Budget may not have done enough to avert a downgrade, but the focus on expenditure cuts rather than tax hikes will lift sentiment
The 2020/21 Budget shows National Treasury is willing to make hard choices during difficult times. This is according to Johann Els, Old Mutual Investment Group Chief Economist, who says that Minister Mboweni’s statement is likely to lift business sentiment and ease some pain for long-suffering consumers.
While the absence of net tax hikes is good news for consumers, Els cautions that risks remain around the ambitious plans to cut expenditure on the wage bill, as this still needs to be negotiated with unions.
Baseline spending reductions of R261 billion in were announced by Finance Minister Tito Mboweni on Wednesday, with adjustments on the wage bill penned in at about R160 billion over the medium term.
“While the Budget was better than expected and the positives outweigh the negatives, it was probably not good enough for Moody’s, and I expect South Africa’s sovereign rating to be downgraded in March,” says Els.
A “small probability”, however, remains that Moody’s may delay its decision to see how negotiations with unions pan out.
“Despite still huge deficits and no debt stabilisation, the Budget was on balance better than expected, given the emphasis on expenditure reduction and not tax increases. But the large deficit, debt ratio, primary deficit, combined with still weak economic growth and the risks around the wage bill savings – will still lead to a Moody’s downgrade in March,” says Els.
Another risk going forward – and an aspect to feature on the radar of rating agencies – is that any expenditure savings will be “eaten up” by the growing interest rate bill. Els says interest payments will increase on average by 12% a year over the next three years
Equities are expected to react positively to the news that there will be no net tax increases, apart from the usual “sin” taxes, while bonds could respond more negatively to the very large deficit, rising debt ratio and risks associated with achieving the wage bill savings. Old Mutual expects a neutral inflationary effect.

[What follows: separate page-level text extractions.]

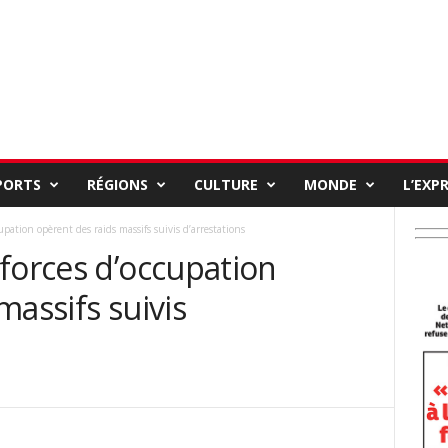
PORTS
RÉGIONS
CULTURE
MONDE
L’EXP
pation opèrent des raids massifs suivis d’arrestations
forces d’occupation
massifs suivis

In a surprise move, individual income tax brackets were adjusted by more than inflation (5.2% versus expected 4.4% inflation). This provides for total personal income tax relief of R2 billion, compared with a potential extra R12 billion had there been no tax bracket adjustments.
“From an inflationary perspective, there will likely be minimal impact as the increases in fuel and excise taxes are generally lower than last year. I also maintain that this still a very deflationary environment,” explains Els.
While the Budget deficit is expected to decline over the next three years, it will explode to -6.8% in 2020/21 from -6.5%, which had been expected in October. The deficit is, however, expected to recede a little from there and is seen unchanged at -6.2% in 2021/22 and -5.7% in 2022/23.
“A deficit as high as -6.8% high will, however, clearly be seen as a risk for Moody’s,” says Els.
“While the very large deficits might seem like this is an expansionary budget, that is not true to the full extent these deficits might imply as expenditure excluding wages and interest payments only rise on average by 4.5% a year over the next three years. That is slightly below expected inflation over this period,” he adds.
The envisioned lower corporate tax rate in future is a positive signal as this will encourage investment and help expand production. But Els cautions that this should not come at the expense of removing incentives in areas where have a proven history of working, like in the automotive industry.
It was announced in the Budget that the government intends to restructure the corporate income tax system over the medium term by broadening the base and reducing the rate. Broadening the base will involve minimising tax incentives and introducing new interest deduction and assessed loss limitations.
South Africa’s corporate income tax rate has remained unchanged at 28% for more than a decade.
“In summary, the positives outweigh the negatives in this Budget, but the jury is out on the wage bill,” concludes Els.